Einer ausführlichen Textanalyse bedarf es nicht, um in einem heutigen Beitrag des Schweizer Tages-Anzeiger die verkürzte Wiedergabe eines Beitrags zu vermuten, der gestern in meinem Technik-Blog TecZilla erschien. Zwar fielen in der Überschrift zwei ganze Wörter weg (Abbildung), wanderten in den Untertitel. Schon der erste Satz aber ist völlig identisch.
Es folgen identische („wegen erwartungsgemäß respektloser Witze“) bis sehr nahe Formulierungen (der Tages-Anzeiger lässt Microsoft die „Notbremse“ statt die „Reißleine“ ziehen). Zum runden Abschluss noch ein vollständig identischer Satz, der nach allen Gesetzen der Wahrscheinlichkeit erst recht nicht eigenen Eingebungen dieser Schweizer „Journalisten“ zu verdanken sein kann: „Die sind sogar unterhaltsam und enden höchstens mal mit ‚Leck deinen eigenen‘ – gefolgt von einem Pfeifton.“
Das alles ist zu Unrecht gekennzeichnet mit „© Tamedia AG 2009 Alle Rechte vorbehalten“. Als echte Eigenleistung steuert die Zeitung noch Erklärungen bei, die sie ihrer Leserschaft schuldig zu sein meint. Sie vertraut offenbar nicht auf deren hinreichende Englischkenntnisse und gibt noch eine kurze Inhaltsangabe zum ersten Werbeclip Microsofts, der gleich daneben zu besichtigen ist.

Google News zeigen und erkennen verblüffende Übereinstimmungen
Die Übernahmen durch den Tages-Anzeiger aber sind nicht etwa als Zitate gekennzeichnet, sondern erscheinen als eigene Leistung. Wenigstens eine freundliche Verlinkung zurück zur offensichtlich benutzten Quelle? Fehlanzeige, der anonyme (Um-)Schreiber lässt es einfach als sein „Werk“ erscheinen. Auch die US-Quellen der Nachricht sind, wie bei uns selbstverständlich, bei dieser Schweizer Qualitätszeitung nicht verlinkt.

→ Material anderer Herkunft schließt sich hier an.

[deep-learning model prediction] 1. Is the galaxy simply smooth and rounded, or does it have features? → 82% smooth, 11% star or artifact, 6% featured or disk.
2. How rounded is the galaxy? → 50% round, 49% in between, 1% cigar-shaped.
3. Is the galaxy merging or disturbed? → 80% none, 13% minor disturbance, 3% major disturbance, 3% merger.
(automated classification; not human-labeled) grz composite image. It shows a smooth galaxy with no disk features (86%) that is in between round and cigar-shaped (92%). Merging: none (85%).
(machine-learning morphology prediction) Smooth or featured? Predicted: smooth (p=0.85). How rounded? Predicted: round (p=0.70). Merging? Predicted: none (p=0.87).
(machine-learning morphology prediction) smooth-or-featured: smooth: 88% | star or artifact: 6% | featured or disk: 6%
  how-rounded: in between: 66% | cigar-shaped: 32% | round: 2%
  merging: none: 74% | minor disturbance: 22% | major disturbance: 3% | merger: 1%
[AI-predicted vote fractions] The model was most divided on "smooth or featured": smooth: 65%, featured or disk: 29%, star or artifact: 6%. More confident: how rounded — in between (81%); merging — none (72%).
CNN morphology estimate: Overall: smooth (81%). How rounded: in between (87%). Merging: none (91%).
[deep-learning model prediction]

Dazu passt, dass der Tages-Anzeiger die bei Microsoft über YouTube veröffentlichten Videoclips in einem eigenen Player einbindet. So können die Leser nicht etwa direkt zu YouTube und weiteren Clips gelangen, der Weg ins offene Web bleibt auch auf diesem Weg versperrt. Diese Methode verabscheut die Offenheit, für die das Internet konzipiert wurde. Sie möchte Leser auch mit den Mitteln (sagen wir mal schweizerisch charmant, der Imitation) einfangen, aber den Lesern niemals die Freiheit lassen, ihre eigenen Wege zu gehen.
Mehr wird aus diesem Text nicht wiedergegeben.